STUDY TEXT
____

2. The Asian Legal Resource Centre (ALRC) has learned from a reliable Home Ministry source, who requested anonymity, that there are around 407 convicts currently being detained in prisons across the country that face execution in the upcoming periods. Among the convicts, around 107 are being detained in Dhaka Central Jail, with the rest being detained in the country’s other main prisons. The high profile cases of execution to have taken place in Bangladesh include the death by hanging of five convicts on 28 January 2010 for the assassination of Bangladesh’s founder, President Sheikh Muzibur Rahman, who was killed by members of the Bangladesh Army along with almost all of his family members on 15 August 1975. In another case, six members of militant groups were hanged after being sentenced to death for the killing two judges in suicide bomb attacks in Jhalkathi district in 2005. Since its establishment in 1971 the Bangladeshi State has executed by hanging over 250 convicted criminals.

3. The country's Penal Code-1860 has several provisions that allow for capital punishment: Section 121: waging war against Bangladesh; Section 132: abetment of mutiny, if mutiny is committed; Section 194: giving or fabricating false evidence with intent to procure conviction of capital offence; Section 302: murder; Section 305: abetment of suicide of child or insane person; Section 307: attempted murder by life-convicts; and Section 396: robbery with murder.

____

YOUR TASKS
(A) According to the excerpt on capital punishment in Bangladesh, how many convicts awaiting execution are held in Dhaka Central Jail?
(B) Why were six members of militant groups hanged, according to the excerpt on capital punishment in Bangladesh?
None of the material is needed here.

____

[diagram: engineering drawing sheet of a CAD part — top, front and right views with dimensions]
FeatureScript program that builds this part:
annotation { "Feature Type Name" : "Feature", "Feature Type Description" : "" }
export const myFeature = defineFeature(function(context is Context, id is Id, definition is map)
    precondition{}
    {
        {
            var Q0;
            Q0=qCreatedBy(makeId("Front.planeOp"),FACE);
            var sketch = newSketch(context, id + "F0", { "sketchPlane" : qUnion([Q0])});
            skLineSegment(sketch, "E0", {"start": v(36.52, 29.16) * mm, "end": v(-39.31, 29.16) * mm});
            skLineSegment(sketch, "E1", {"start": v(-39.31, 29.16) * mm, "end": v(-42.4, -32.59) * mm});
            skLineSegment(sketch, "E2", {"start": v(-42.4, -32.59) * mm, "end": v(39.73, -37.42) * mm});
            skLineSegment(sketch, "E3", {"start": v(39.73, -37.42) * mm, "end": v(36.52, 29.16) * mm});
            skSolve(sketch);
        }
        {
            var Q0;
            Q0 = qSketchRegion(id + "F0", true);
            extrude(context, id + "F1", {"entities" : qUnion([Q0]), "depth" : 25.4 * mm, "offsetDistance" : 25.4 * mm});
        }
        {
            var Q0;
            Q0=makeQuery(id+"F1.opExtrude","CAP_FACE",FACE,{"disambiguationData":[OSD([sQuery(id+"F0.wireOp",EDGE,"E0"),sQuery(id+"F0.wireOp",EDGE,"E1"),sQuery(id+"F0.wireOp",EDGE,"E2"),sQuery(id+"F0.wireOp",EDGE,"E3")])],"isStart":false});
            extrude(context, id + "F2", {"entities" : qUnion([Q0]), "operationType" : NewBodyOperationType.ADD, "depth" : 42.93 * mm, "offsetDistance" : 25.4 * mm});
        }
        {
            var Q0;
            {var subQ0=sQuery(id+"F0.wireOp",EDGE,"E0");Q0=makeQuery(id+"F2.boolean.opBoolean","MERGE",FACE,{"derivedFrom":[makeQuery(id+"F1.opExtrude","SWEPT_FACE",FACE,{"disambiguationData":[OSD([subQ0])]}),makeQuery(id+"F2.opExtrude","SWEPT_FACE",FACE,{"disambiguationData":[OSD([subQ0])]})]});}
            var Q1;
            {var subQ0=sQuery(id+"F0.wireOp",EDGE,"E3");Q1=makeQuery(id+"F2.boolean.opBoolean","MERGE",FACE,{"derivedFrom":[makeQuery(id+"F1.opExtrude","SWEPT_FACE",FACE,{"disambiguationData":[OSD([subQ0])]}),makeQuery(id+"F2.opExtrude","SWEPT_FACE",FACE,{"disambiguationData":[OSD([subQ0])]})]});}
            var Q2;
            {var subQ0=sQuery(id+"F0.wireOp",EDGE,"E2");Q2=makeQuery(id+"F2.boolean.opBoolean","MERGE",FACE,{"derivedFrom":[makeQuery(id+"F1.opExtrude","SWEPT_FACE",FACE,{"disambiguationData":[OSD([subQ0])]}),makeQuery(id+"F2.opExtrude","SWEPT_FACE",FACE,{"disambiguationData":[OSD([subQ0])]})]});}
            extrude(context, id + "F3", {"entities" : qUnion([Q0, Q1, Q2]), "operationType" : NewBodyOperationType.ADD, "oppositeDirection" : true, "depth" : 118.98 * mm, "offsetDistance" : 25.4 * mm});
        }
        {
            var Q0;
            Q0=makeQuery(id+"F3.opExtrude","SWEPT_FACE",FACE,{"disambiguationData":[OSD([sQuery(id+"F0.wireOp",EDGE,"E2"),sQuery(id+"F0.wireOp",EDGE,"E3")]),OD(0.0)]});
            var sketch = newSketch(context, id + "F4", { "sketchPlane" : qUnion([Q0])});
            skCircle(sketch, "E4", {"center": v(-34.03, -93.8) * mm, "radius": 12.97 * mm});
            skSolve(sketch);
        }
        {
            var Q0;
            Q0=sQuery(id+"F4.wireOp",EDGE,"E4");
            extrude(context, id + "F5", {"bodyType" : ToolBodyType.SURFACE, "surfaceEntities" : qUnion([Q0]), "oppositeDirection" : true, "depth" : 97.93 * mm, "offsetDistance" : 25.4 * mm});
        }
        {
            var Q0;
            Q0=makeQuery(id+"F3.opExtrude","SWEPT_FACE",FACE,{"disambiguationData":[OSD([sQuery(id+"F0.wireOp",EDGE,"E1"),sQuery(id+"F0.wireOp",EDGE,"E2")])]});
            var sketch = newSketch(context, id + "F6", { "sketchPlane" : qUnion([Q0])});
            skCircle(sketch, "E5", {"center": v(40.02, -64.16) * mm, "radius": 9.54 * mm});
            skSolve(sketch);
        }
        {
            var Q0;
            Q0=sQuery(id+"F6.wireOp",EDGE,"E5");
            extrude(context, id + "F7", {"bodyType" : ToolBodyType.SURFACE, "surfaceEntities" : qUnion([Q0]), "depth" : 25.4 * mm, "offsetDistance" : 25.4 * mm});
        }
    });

____

SOLUTIONS TO THE TASKS
(A) Around 107.

(B) They had been sentenced to death for killing two judges in suicide bomb attacks in Jhalkathi district in 2005.